- [Your assignment]: Reproduce every entry below precisely; do not include the pictures.

- [Supplied records]:
============================================================

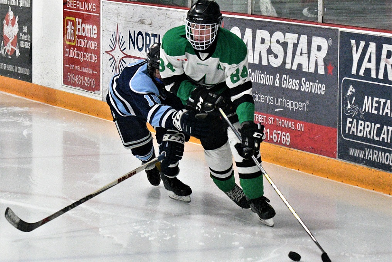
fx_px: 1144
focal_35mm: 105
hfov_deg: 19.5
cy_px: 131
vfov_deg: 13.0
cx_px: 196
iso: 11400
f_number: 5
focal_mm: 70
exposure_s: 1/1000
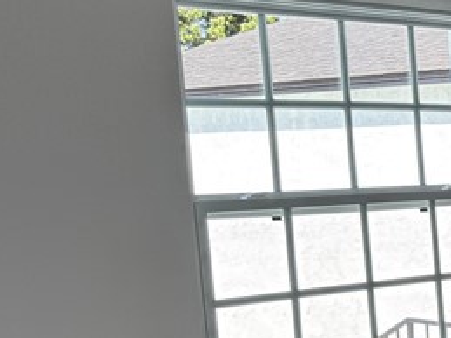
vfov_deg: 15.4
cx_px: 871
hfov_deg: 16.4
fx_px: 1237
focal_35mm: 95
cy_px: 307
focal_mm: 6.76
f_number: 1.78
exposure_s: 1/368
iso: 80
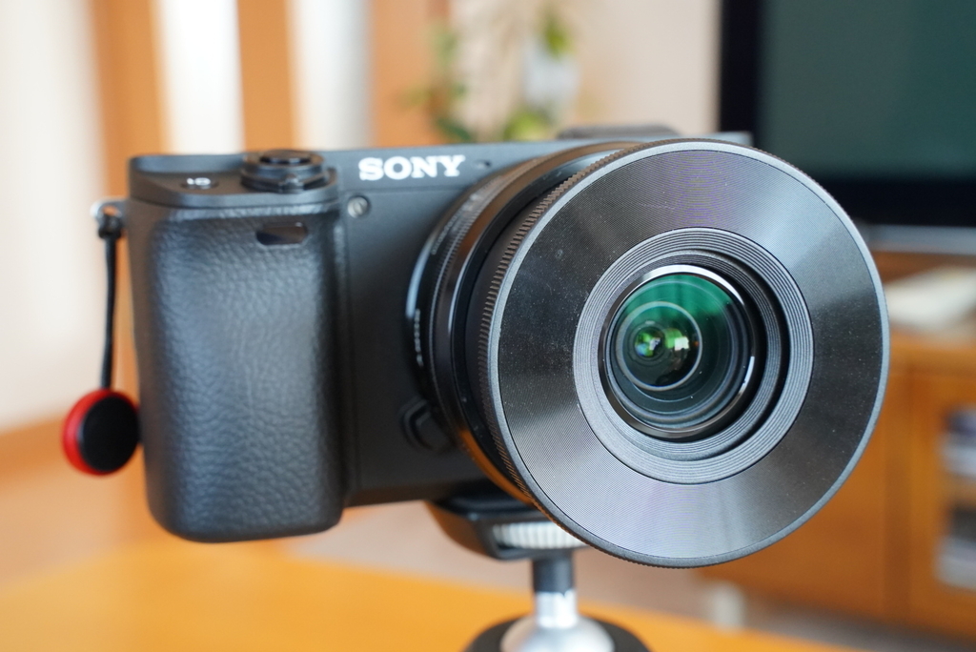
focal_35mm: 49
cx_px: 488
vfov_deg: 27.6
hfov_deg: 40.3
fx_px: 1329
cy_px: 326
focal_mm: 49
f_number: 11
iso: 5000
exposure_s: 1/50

============================================================

- [Task result]:
fx_px: 1144
focal_35mm: 105
hfov_deg: 19.5
cy_px: 131
vfov_deg: 13.0
cx_px: 196
iso: 11400
f_number: 5
focal_mm: 70
exposure_s: 1/1000
vfov_deg: 15.4
cx_px: 871
hfov_deg: 16.4
fx_px: 1237
focal_35mm: 95
cy_px: 307
focal_mm: 6.76
f_number: 1.78
exposure_s: 1/368
iso: 80
focal_35mm: 49
cx_px: 488
vfov_deg: 27.6
hfov_deg: 40.3
fx_px: 1329
cy_px: 326
focal_mm: 49
f_number: 11
iso: 5000
exposure_s: 1/50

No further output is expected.